Reportedly, Van Sabben worked at Dubai-based heavy transport firm, TTS International, where he could easily transport Western equipment to Iran. He was willing to take risks as he and his employer had connections in Iran. 

He used his position as a cover to infiltrate the facility and deliver the Stuxnet payload. The cover-and-stricken operation, involving the American CIA and Israeli Mossad, destroyed nearly a thousand ultracentrifuges for uranium enrichment, causing Iran’s nuclear weapons program to be delayed for a few years.

Van Sabben was recruited in 2005 for this job because he seemed the ideal candidate as he had a sound technical background, did business in Iran, and was married to an Iranian woman, Volkskrant journalist Huib Modderkolk wrote in their detailed investigative report. 

In 2012, The New York Times reported that former US Presidents George Bush Jr. and Barack Obama had personally granted permission to deploy Stuxnet in Iran, aiming to break centrifuges without Iran’s knowledge of the source of the sabotage. However, the Dutch agency did not inform its then government led by the CDA’s Jan Pieter Balkenende and the parliamentary committee about this mission.

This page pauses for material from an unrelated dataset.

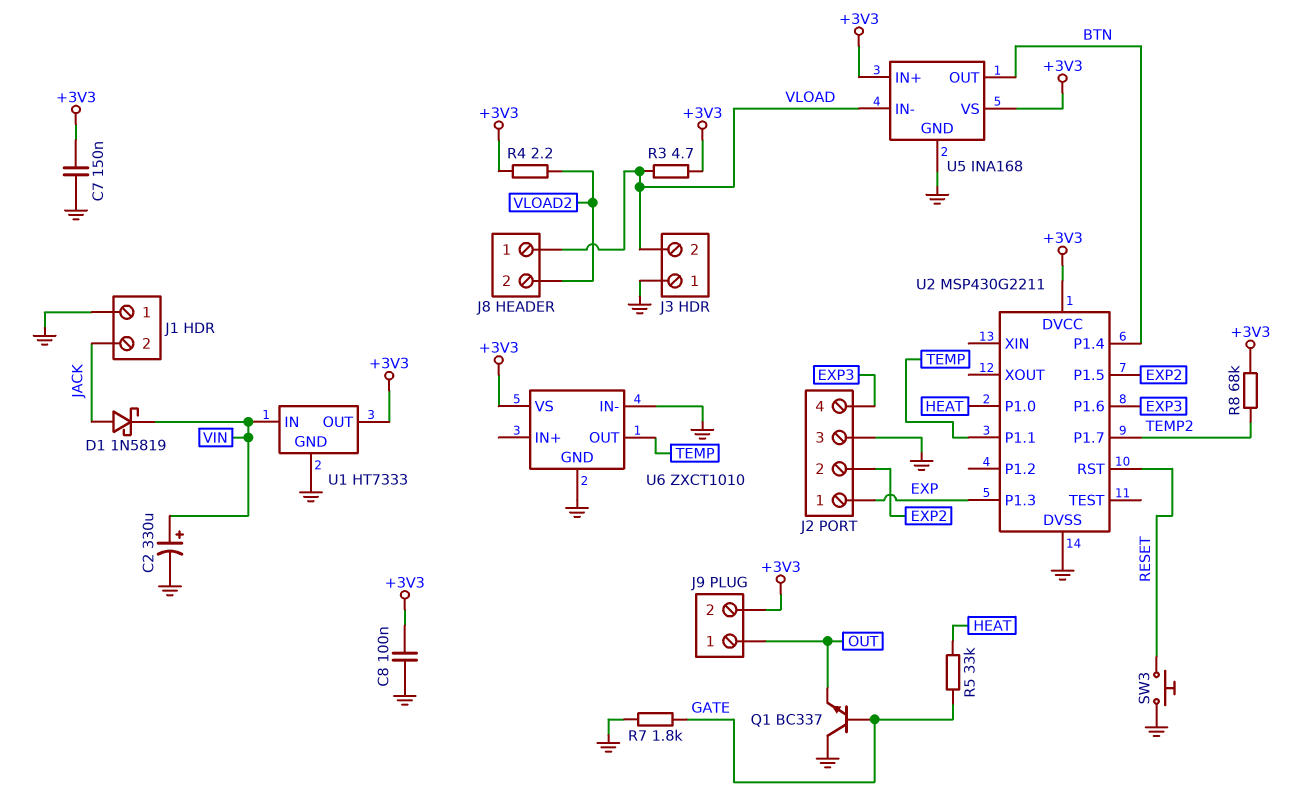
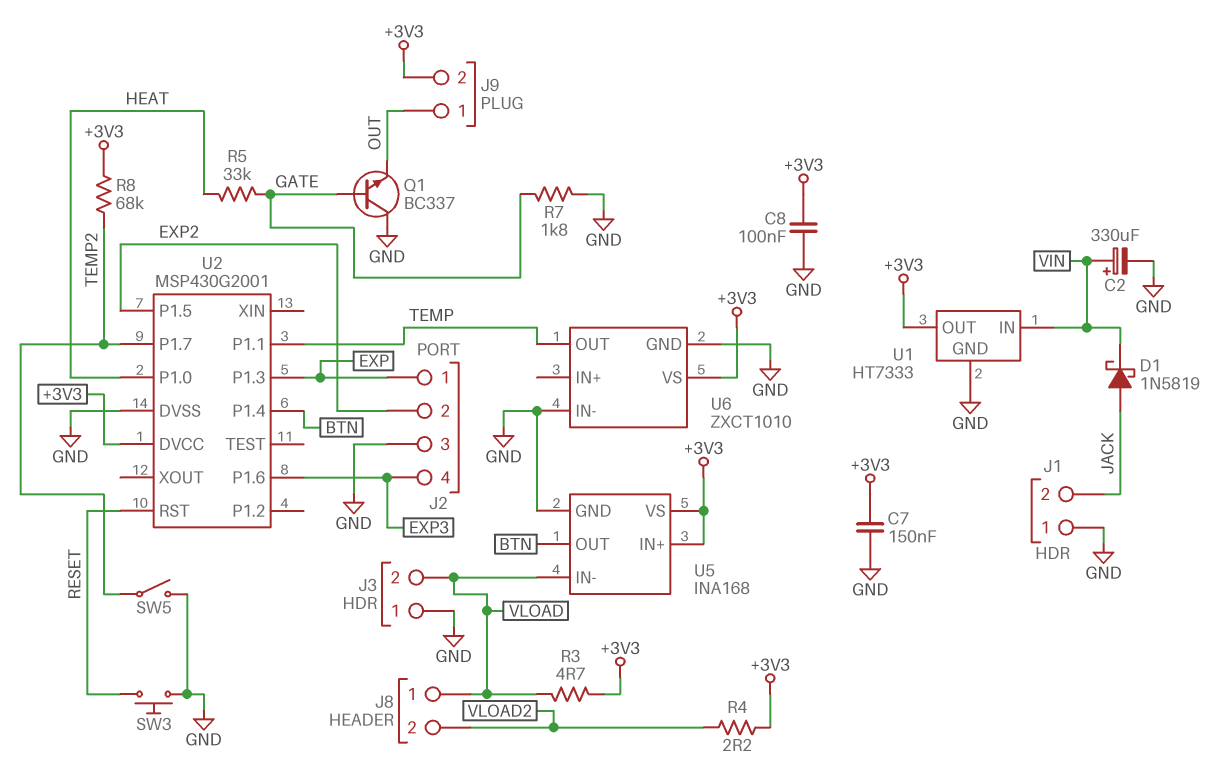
SW5: none -> switch (GND, TEMP2)
U2: MSP430G2211 -> MSP430G2001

De Volkskrant’s investigation reveals that Stuxnet cost between $1 and $2 billion. However, cybersecurity experts like WithSecure’s chief research officer Mikko Hypponen, have expressed doubts about the actual cost. Raiu also noted that the Stuxnet version Van Sabben installed back then could be Stuxnet 0.5, which wasn’t as impactful as its subsequent variants.

In 2019, the paper claimed that while the Netherlands played a significant role in the Stuxnet sabotage campaign, initially it was believed that the virus was installed by an Iranian engineer. MPs have called for an investigation into the claims, and the operation is also the subject of an NPO 2 documentary series.